Capitis Deminutio Minima: Sources of Roman Law versus Scholarly Tradition

Katrin Kiirend
pp. 139-147


Based on the Institutes of Gaius, the renowned jurist from the classical period of Roman law (82 BC – 250 AD), capitis deminutio (deterioration of status) in Ancient Rome was divided into three categories: capitis deminutio maxima (loss of liberty), media (loss of citizenship) and minima (loss of family rights). These affected the position of a person in society, his situation and status. Under the first, a person was no longer a free citizen and became a slave. Due to the second, a person remained free, but lost his citizenship rights. In the case of the third, only the family status and relations of a person were affected.

Despite the importance of capitis deminutio and capitis deminutio minima in particular to understanding the specifics of Roman law, there is a lack of consensus in academic writing as to the definition, translation and functioning of capitis deminutio.
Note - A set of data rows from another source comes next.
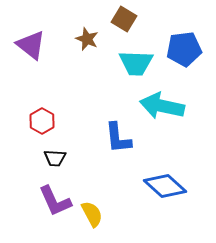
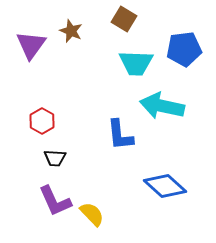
brown star: moved 16 px left, 8 px up
purple triangle: rotated 28 degrees clockwise
blue L-shape: moved 2 px right, 3 px up
yellow semicircle: rotated 16 degrees counterclockwise
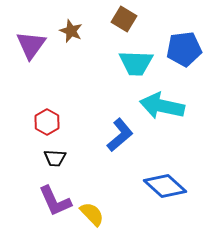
red hexagon: moved 5 px right, 1 px down
blue L-shape: rotated 124 degrees counterclockwise
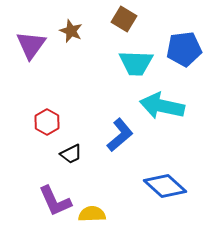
black trapezoid: moved 16 px right, 4 px up; rotated 30 degrees counterclockwise
yellow semicircle: rotated 48 degrees counterclockwise
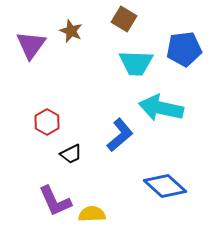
cyan arrow: moved 1 px left, 2 px down
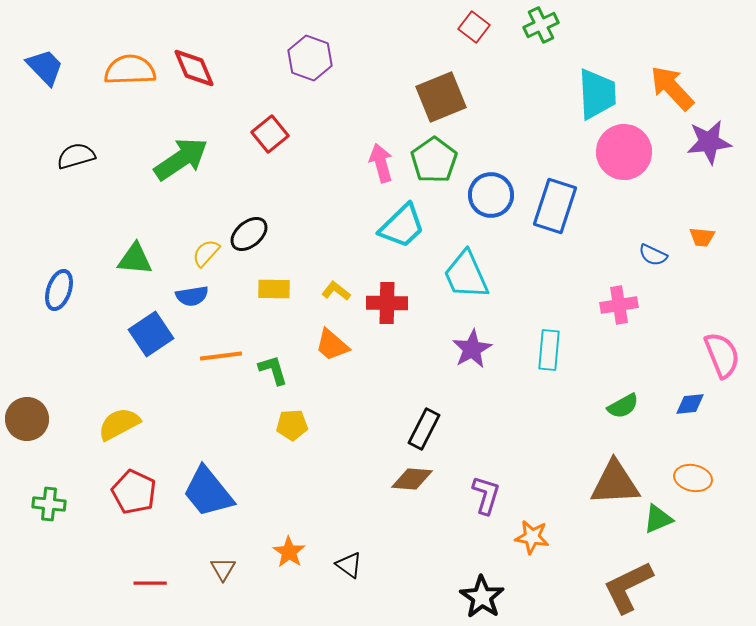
Many positions expressed in scholarly works also differ from ancient sources of law. In this article, the author searches for a suitable translation for capitis deminutio in Estonian and explains the ways in which capitis deminutio minima functioned according to various sources. The author then examines contradictions between primary and secondary sources, and the reasons behind them, and submits her position, which she deems to best reflect the content of original sources, on the functioning of capitis deminutio minima in classical Roman law. The author concludes with a examination of the most significant consequences of changes in family rights.